Un variant génétique accroît le risque chez les femmes

De notre correspondante

SI LES CAUSES de la maladie d’Alzheimer sont encore inconnues, on suppose que des facteurs environnementaux et génétiques y contribuent. Les cas familiaux et précoces, qui ne représentent que 2 % des cas, ont été liés à des mutations du gène APP (encodant la protéine précurseur de l'amyloïde bêta) et des gènes préséniline 1 et 2. Ils ont une transmission autosomique dominante.

Mais l'hérédité de la forme sporadique tardive, qui compte pour plus de 90 % des cas, reste peu élucidée. Le seul allèle de susceptibilité bien établi à ce jour est l'allèle e4 de l'apolipoproteine E (apoE-e4), une lipoprotéine de transport du cholestérol. L'apoE-e4 est un facteur de risque majeur de la maladie d'Alzheimer tardive, cependant il n'est ni suffisant ni nécessaire à la survenue de l’affection.

Afin d'identifier d'autres gènes de susceptibilité à la maladie d'Alzheimer tardive, Steven Younkin et son équipe (Mayo Clinic College of Medicine, Jacksonville, FL) ont conduit une étude génomique d'association en deux temps.

Dans une première phase, ils ont analysé plus de 300 000 variants SNP (polymorphisme d’un seul nucléotide) chez 844 personnes atteintes d'Alzheimer tardif et 1 255 personnes non atteintes (témoins). Tous proviennent de 3 séries américaines de cas-témoins.

Dans une seconde phase, les 25 variants SNP les plus fortement associés à la maladie dans le premier temps, ont ensuite été génotypés dans 4 séries supplémentaires de cas-témoins, comptant en tout 1 547 cas et 1 209 témoins. Parmi ces 25 variants testés, les 10 SNP dans la région APOE (chromosome 9) ont vu leur association avec la maladie confirmée dans cette étude de réplication.

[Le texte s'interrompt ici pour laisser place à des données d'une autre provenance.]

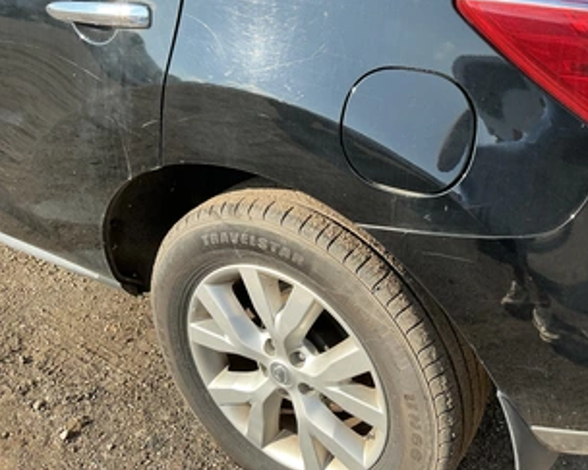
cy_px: 182
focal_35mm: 36
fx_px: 626
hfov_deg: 49.5
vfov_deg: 40.9
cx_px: 385
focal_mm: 3
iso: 25
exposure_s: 1/469
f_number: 1.8
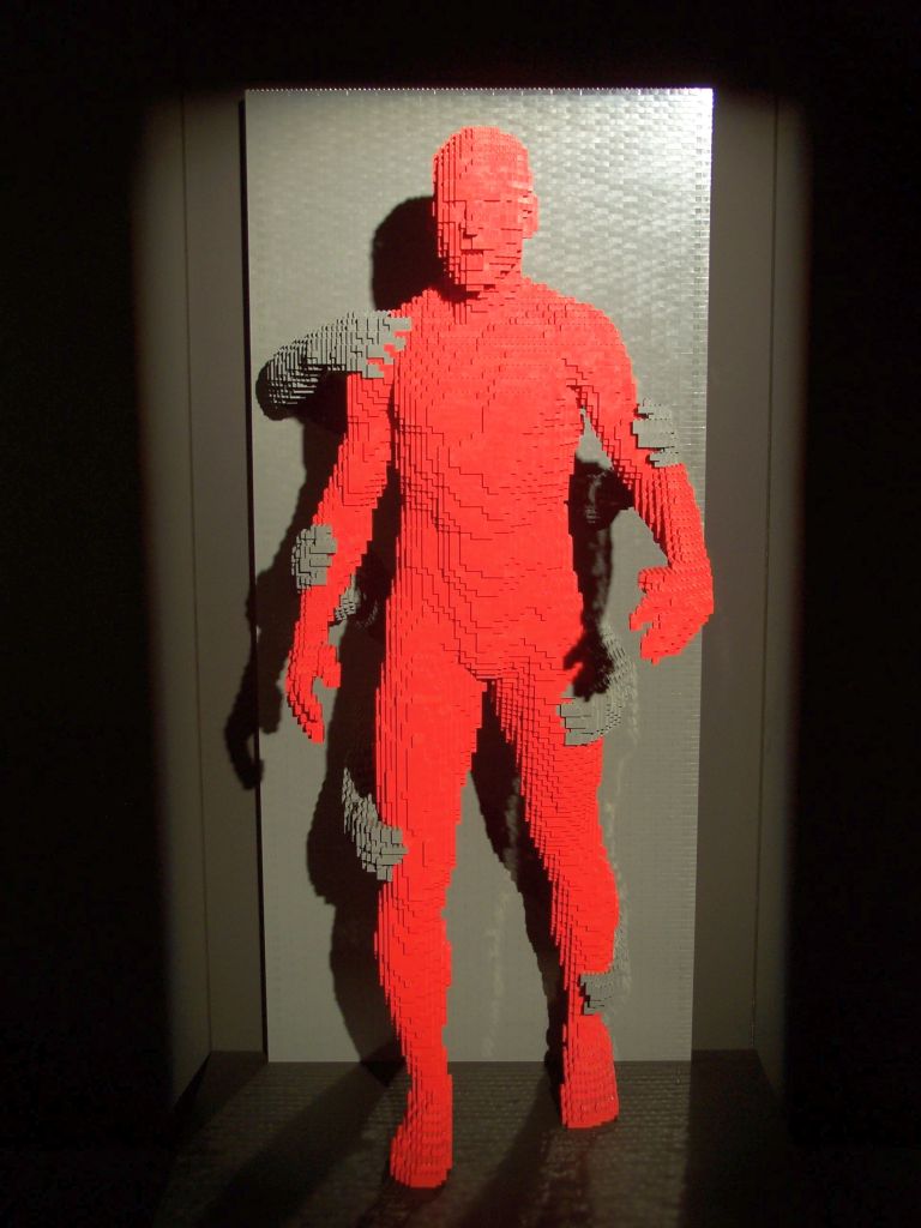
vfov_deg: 37.5
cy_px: 614
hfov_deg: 28.6
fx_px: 1809
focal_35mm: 51
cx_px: 460
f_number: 3
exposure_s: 1/20
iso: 80
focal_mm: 8.5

Un risque 75 % plus élevé.

Un seul autre SNP (rs5984894), situé sur le chromosome X (Xq21), a été confirmé en phase 2. Ce variant réside dans le gène PCDH11X qui encode la protocadhérine 11.

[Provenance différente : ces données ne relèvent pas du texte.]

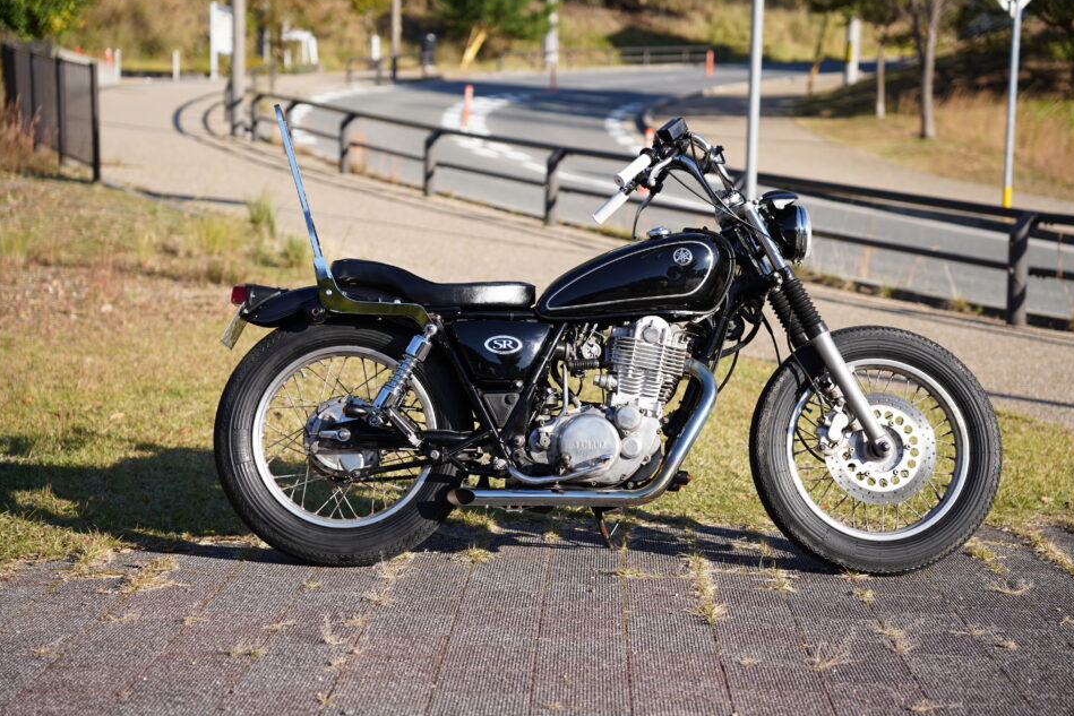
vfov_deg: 19.9
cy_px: 334
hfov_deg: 29.5
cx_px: 559
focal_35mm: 68
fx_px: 2038
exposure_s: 1/1000
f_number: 2.8
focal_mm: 63.3
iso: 100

Lorsque les chercheurs ont analysé ce variant en tenant compte du sexe, ils ont découvert que l'association était presque exclusivement limitée aux femmes. Ainsi, celles porteuses homozygotes du variant courent un risque 75 % plus élevé de survenue d’une maladie d'Alzheimer (OR = 1,75) comparées aux femmes non porteuses. Les femmes hétérozygotes pour le variant (portant une seule copie) courent 25 % plus de risque de développer la maladie (OR = 1,25). À l’inverse, les hommes hétérozygotes, comparés aux non porteurs du variant, ne semblent pas avoir un risque significativement accru (OR = 1,18 ; IC 95 % : 0,99 à 1,41).

La fonction exacte de la protocadhérine 11 reste à préciser. Elle appartient à la superfamille des cadherines qui constituent des récepteurs de surface cellulaire favorisant l'adhésion entre les cellules et participant au signal dans le système nerveux central. Les différentes isoformes de la protocadherine 11 sont exprimées principalement dans le cerveau, notamment dans le cortex et l'hippocampe.

Les futures études devront déterminer comment ce variant majore le risque de maladie d'Alzheimer, ce qui pourrait ouvrir de nouvelles voies thérapeutiques.

« Nature Genetics» , 11 janvier 2009, Carrasquillo et coll., DOI : 10.1038/ng.305.